▶ **MATERIAL PROVIDED**:
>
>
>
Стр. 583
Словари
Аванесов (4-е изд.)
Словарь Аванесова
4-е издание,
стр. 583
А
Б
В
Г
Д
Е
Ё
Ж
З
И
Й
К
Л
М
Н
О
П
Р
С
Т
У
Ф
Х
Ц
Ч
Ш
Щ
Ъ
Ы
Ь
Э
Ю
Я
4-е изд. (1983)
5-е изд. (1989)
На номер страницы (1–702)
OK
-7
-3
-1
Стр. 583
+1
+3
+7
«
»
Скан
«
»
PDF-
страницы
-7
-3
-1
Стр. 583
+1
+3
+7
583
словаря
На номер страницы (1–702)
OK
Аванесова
--
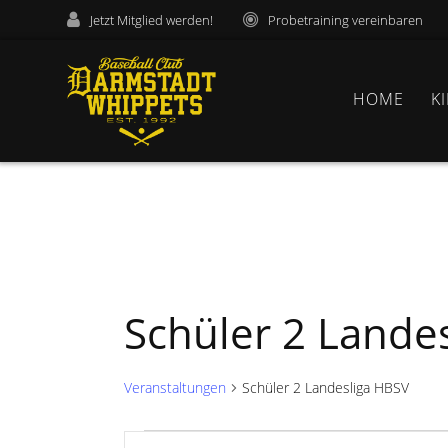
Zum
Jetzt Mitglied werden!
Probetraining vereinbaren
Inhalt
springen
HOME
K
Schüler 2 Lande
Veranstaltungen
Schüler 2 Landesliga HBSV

▶ **PROBLEM TO WORK ON**: Every line above in which the word "Schüler" occurs needs to be copied.

▶ **YOUR RESPONSE**:
Schüler 2 Lande
Schüler 2 Landesliga HBSV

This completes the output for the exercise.